Given entries section start

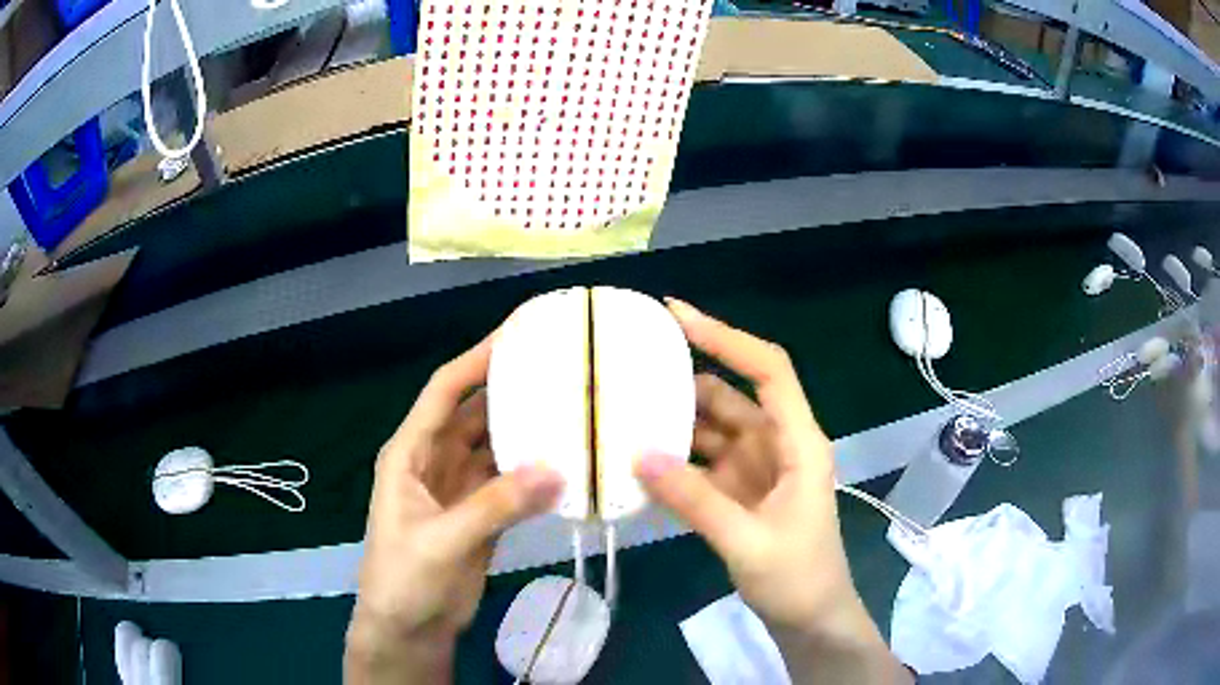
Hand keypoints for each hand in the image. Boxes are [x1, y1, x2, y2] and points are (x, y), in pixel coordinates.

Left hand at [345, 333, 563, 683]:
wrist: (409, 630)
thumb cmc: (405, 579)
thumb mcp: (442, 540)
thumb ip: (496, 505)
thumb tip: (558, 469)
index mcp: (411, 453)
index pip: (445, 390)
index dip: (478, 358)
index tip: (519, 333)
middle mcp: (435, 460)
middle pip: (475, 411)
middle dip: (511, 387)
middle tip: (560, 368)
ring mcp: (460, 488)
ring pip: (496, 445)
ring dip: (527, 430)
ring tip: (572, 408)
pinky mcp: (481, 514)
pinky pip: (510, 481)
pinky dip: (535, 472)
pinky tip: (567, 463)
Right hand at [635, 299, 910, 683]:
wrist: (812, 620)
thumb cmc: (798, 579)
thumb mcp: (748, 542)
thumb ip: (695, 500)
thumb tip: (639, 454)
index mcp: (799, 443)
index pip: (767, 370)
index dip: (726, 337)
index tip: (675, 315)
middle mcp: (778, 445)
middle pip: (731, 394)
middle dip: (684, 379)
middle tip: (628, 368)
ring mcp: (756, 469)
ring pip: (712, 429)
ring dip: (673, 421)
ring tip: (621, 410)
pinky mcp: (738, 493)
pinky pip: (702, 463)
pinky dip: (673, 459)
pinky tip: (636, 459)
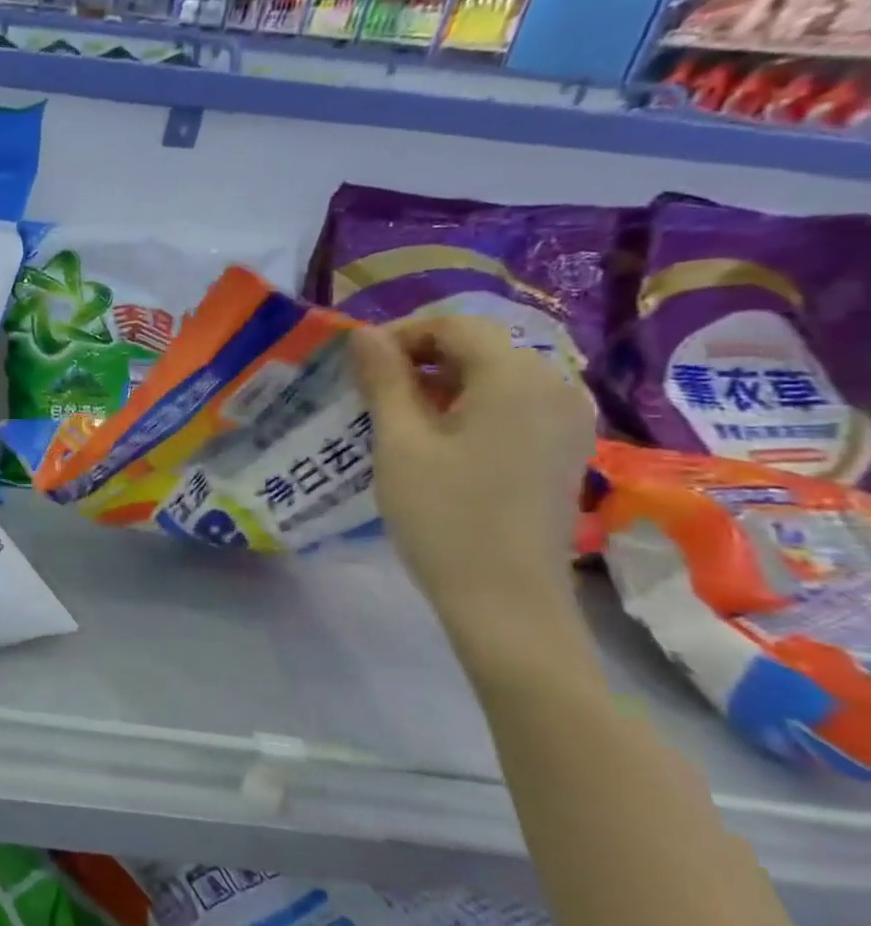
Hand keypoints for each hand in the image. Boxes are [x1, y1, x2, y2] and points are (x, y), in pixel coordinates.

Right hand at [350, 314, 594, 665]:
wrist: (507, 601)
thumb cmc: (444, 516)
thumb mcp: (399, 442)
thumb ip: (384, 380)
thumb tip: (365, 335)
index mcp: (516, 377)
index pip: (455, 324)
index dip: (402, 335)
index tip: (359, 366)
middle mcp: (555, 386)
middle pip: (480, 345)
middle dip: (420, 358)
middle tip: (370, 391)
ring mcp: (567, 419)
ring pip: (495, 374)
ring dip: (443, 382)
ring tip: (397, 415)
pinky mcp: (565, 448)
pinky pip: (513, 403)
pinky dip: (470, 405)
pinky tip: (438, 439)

Given entries section end
Given entries section start

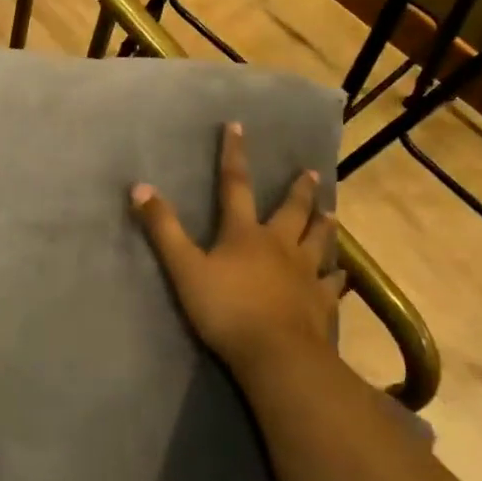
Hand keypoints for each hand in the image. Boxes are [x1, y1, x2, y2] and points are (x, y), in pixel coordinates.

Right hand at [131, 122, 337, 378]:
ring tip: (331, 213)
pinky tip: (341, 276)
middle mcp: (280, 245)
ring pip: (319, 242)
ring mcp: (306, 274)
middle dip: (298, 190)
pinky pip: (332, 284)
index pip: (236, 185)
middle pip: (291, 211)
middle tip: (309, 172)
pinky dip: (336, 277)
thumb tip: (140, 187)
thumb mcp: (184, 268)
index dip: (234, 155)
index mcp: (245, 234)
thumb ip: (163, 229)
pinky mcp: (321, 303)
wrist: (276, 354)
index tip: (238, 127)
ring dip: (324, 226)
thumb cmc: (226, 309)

Given entries section end

Reproduce the lines above beginning at the line that contains "pinky pip: (702, 463)" and ending at the line that contains "pinky dip: (470, 405)". No pictures.

■ Solution
pinky pip: (702, 463)
pinky dip: (673, 459)
pinky tip: (636, 459)
Hand keypoints for each hand in the image. Boxes are [x1, y1, x2, y2] and points are (x, y), in pixel coordinates.

Right hand at [350, 314, 594, 665]:
wrist: (507, 601)
thumb cmc: (444, 516)
thumb mcp: (399, 442)
thumb ip: (384, 380)
thumb tip: (365, 335)
index mcp: (516, 377)
index pip: (455, 324)
index dip: (402, 335)
index tip: (359, 366)
middle mcp: (555, 386)
middle pip: (480, 345)
middle dip: (420, 358)
middle tip: (370, 391)
ring mcp: (567, 419)
ring pip: (495, 374)
ring dip: (443, 382)
ring tip: (397, 415)
pinky mcp: (565, 448)
pinky pip: (513, 403)
pinky dip: (470, 405)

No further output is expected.